══ Extrait de page ══
Ainsi, les dissidents ont le sentiment qu’ils dévoilent un mensonge que les Occidentaux ne voient pas parce qu’on ne les a pas privés tout à fait de la vraie vie.
A nos sociétés aux références bouleversées par les philosophies de la déconstruction, aux principes rendus énigmatiques par l’effacement de la chrétienté, Soljenitsyne et les autres viennent poser à nouveaux frais des questions oubliées. Dans quelle mesure doit-on vivre ce que l’on dit ? La pensée d’un philosophe doit-elle être sa biographie ? L’homme n’est-il pas responsable devant les autres de l’authenticité de sa propre vie ? Vivre dans la vérité peut non seulement délivrer l’individu des totalitarismes, mais aussi lui permettre de mieux vivre une vie humaine dans les sociétés modernes, dont le mensonge est plus insinuant et perfide.
═══
══ Données fournies ══
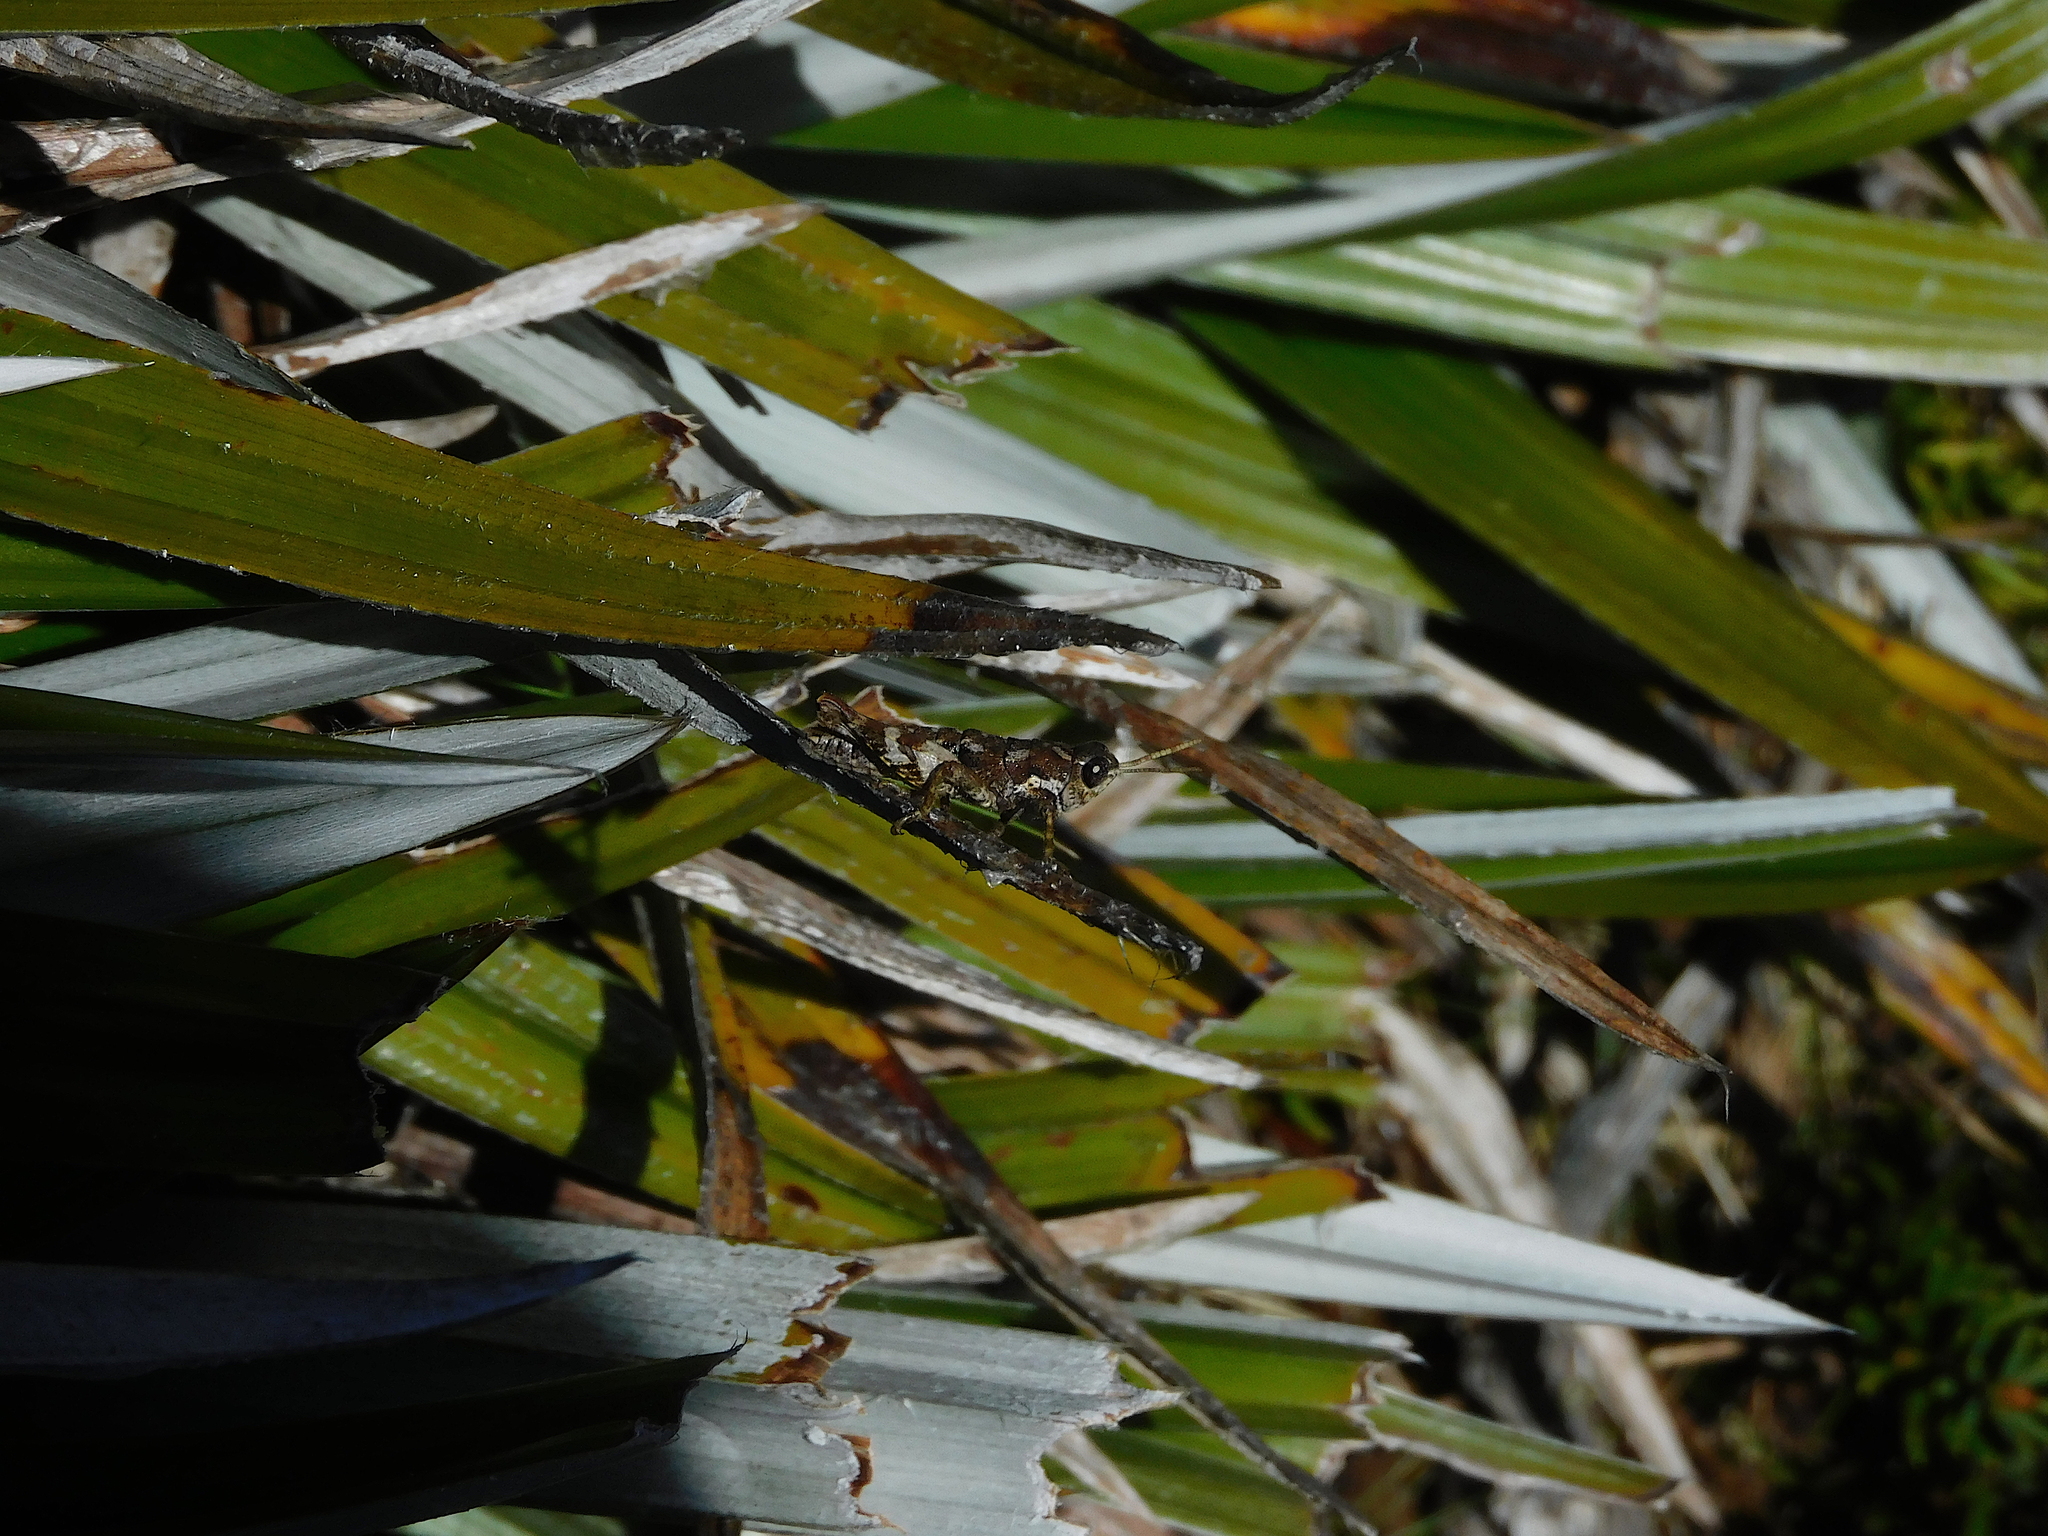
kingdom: Animalia
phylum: Arthropoda
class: Insecta
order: Orthoptera
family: Acrididae
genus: Tasmaniacris
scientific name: Tasmaniacris tasmaniensis
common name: Tasmanian grasshopper
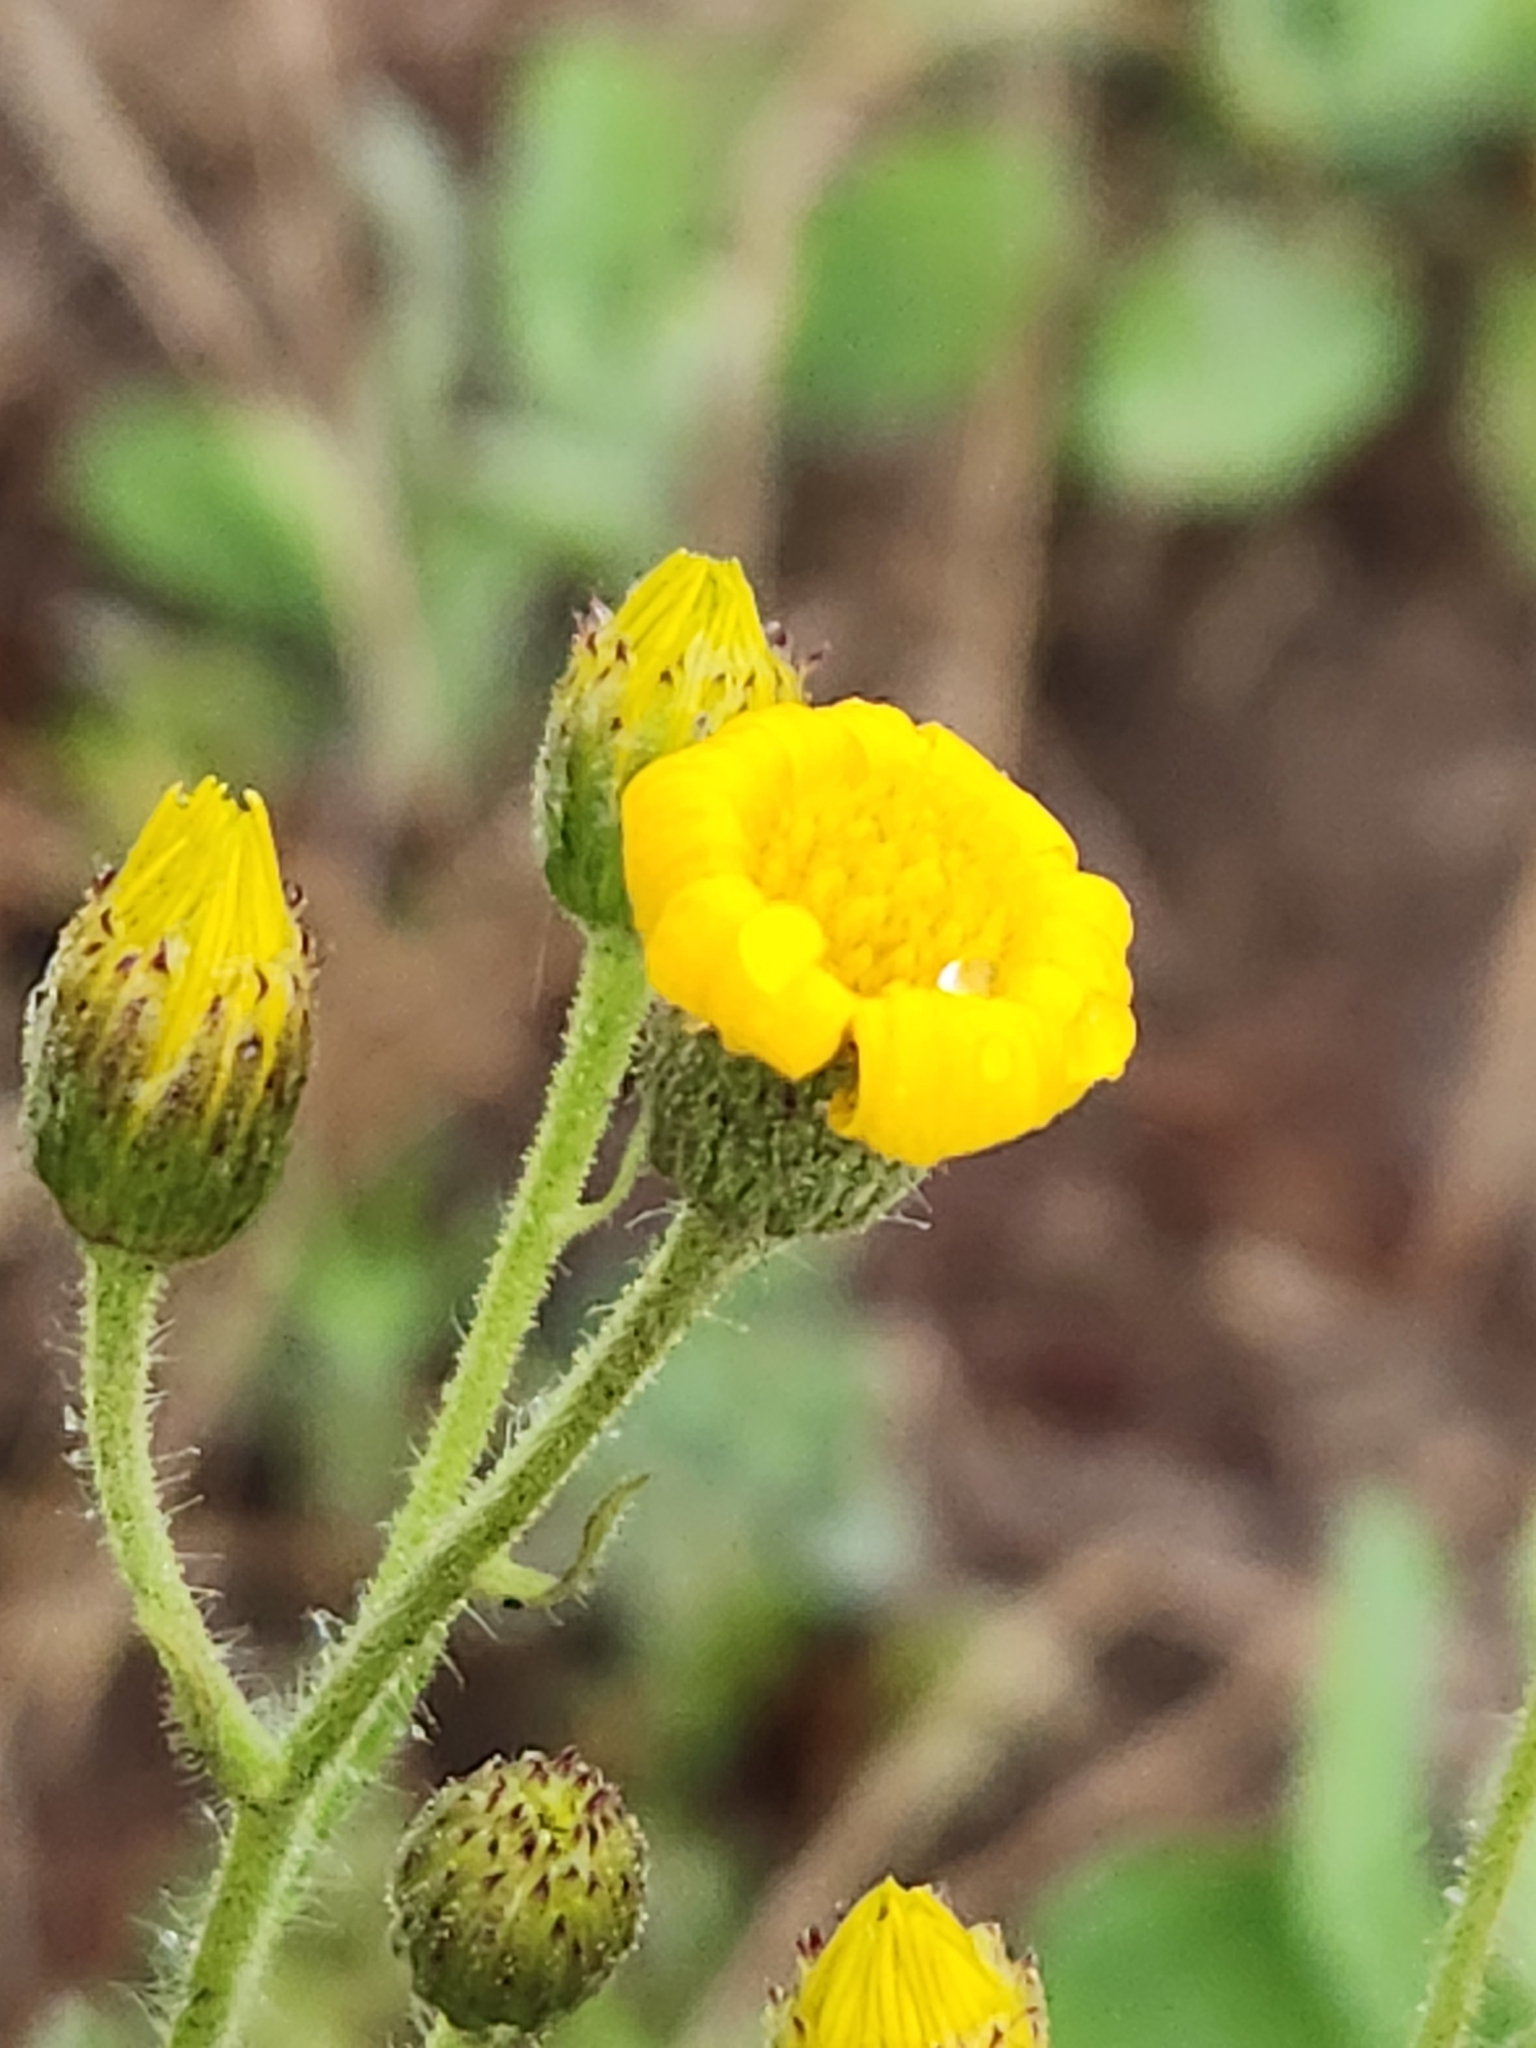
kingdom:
═══
▶ Consigne
Donnez la suite de l'extrait sur les dissidents et la vie dans la vérité, en reprenant juste après sa dernière phrase.

▶ Corrigé
En réaffirmant ainsi l’unité de la personne, les dissidents s’inscrivent clairement dans la culture judéo-chrétienne fondatrice. Mais en même temps ils s’inscrivent dans un courant qu’on pourrait dire existentialiste. L’homme soigne son âme en agissant : « En postulant l’action comme l’expression personnelle de l’humanité et de la liberté, ils rejoignent de fait Aristote, pour qui dans la tragédie l’action précède le caractère, c’est-à-dire que c’est l’homme qui forge ce qu’il est à travers ses actes. Les dissidents deviennent héroïques par le témoignage de leur vie. » (Michel Maslowski, Archives privées). Cela signifie que la vérité, c’est la vie réelle et vécue, avant l’expression de l’idée ou des idées. Le combat des dissidents pour la vérité est un combat contre le rationalisme vu comme un nihilisme (la rationalité pure ne décrit que le vide). Au totalitarisme comme rationalité s’oppose la vie vécue comme témoignage. Au totalitarisme comme tout politique s’oppose le geste individuel, qui à lui seul porte le monde, parce qu’il le construit et parce qu’il le nomme.
Il y a bien dans notre culture un combat pour la vérité de l’existence. J’en veux pour preuve les textes de Péguy sur la « petite vie ».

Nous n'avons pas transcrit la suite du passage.